**Required work**
Every line below is to be copied exactly, with the pictures left out.
Segment Start: Working data
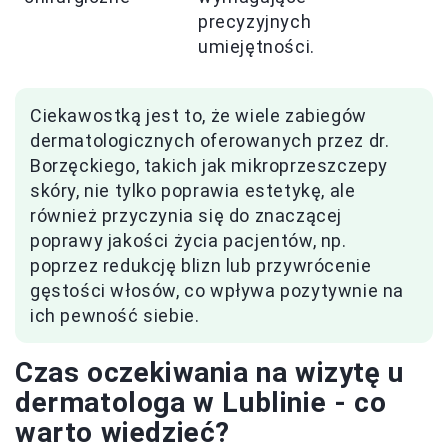
precyzyjnych
umiejętności.
Ciekawostką jest to, że wiele zabiegów
dermatologicznych oferowanych przez dr.
Borzęckiego, takich jak mikroprzeszczepy
skóry, nie tylko poprawia estetykę, ale
również przyczynia się do znaczącej
poprawy jakości życia pacjentów, np.
poprzez redukcję blizn lub przywrócenie
gęstości włosów, co wpływa pozytywnie na
ich pewność siebie.
Czas oczekiwania na wizytę u
dermatologa w Lublinie - co
warto wiedzieć?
Segment End: Working data
**Solved exercise**
precyzyjnych
umiejętności.
Ciekawostką jest to, że wiele zabiegów
dermatologicznych oferowanych przez dr.
Borzęckiego, takich jak mikroprzeszczepy
skóry, nie tylko poprawia estetykę, ale
również przyczynia się do znaczącej
poprawy jakości życia pacjentów, np.
poprzez redukcję blizn lub przywrócenie
gęstości włosów, co wpływa pozytywnie na
ich pewność siebie.
Czas oczekiwania na wizytę u
dermatologa w Lublinie - co
warto wiedzieć?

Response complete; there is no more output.